* [Work order]: In the passage on custody courts and children with special needs, repeat word for word everything from "Educating courts is" down to "an offending parent.".
Passage shown: Begin
Children with special needs are some of the most vulnerable members of our society. We, as a society, have a duty to ensure that they are protected and treated fairly. To that end, the family court systems are in great need of information about this population. The professionals, including family court counselors, judges, and custody evaluators, are entrusted with the power to make life destroying, or life supporting decisions. Their ability to do the best for special needs children rests on their knowledge of their specific issues and best practices to address these issues.
Educating courts is complicated by the institutional biases inherent in the current system. Courts understandably want to be fair, and creating a custodial situation that “favors” one parent seems “unfair”– to the other parent. The challenge is focusing the courts on fairness to the children, as opposed to fairness to one parent.
The statutory scheme already has presumptions against the perpetrators of domestic violence and sexual abuse as well as abusers of alcohol and users of illicit drugs. These presumptions are easy for a judge to accept as they involve ascribing “fault” to an offending parent.
The greater challenge is in persuading a court that it should award custody to one parent based solely on issues of greater involvement, education, and stability, because the science and research clearly indicate that the children will do better under those circumstances. Convincing the court of this is challenging even if you have the funds necessary to show the court that science and research.
Passage shown: End
Source data: Begin
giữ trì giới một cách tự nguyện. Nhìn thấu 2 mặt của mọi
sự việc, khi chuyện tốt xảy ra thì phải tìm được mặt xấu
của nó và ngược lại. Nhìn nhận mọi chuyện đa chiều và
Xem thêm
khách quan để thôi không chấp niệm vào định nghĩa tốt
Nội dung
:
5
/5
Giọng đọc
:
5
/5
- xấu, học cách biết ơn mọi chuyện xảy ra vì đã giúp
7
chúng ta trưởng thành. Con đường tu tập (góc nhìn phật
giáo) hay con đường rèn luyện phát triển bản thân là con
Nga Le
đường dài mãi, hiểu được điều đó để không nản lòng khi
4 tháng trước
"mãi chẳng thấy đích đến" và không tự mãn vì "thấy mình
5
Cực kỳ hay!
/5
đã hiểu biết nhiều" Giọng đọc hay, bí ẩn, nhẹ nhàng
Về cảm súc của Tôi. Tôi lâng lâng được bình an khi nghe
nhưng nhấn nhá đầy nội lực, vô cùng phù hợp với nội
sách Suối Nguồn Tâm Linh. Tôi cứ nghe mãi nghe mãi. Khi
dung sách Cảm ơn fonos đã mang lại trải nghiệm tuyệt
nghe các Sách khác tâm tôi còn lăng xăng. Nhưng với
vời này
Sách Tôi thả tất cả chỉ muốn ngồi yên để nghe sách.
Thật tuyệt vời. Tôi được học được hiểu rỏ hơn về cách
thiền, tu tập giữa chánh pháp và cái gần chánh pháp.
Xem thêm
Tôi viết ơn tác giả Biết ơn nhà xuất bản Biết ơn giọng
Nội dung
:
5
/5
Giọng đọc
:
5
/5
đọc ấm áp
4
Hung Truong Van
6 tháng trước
Source data: End
* [Exercise result]:
Educating courts is complicated by the institutional biases inherent in the current system. Courts understandably want to be fair, and creating a custodial situation that “favors” one parent seems “unfair”– to the other parent. The challenge is focusing the courts on fairness to the children, as opposed to fairness to one parent.
The statutory scheme already has presumptions against the perpetrators of domestic violence and sexual abuse as well as abusers of alcohol and users of illicit drugs. These presumptions are easy for a judge to accept as they involve ascribing “fault” to an offending parent.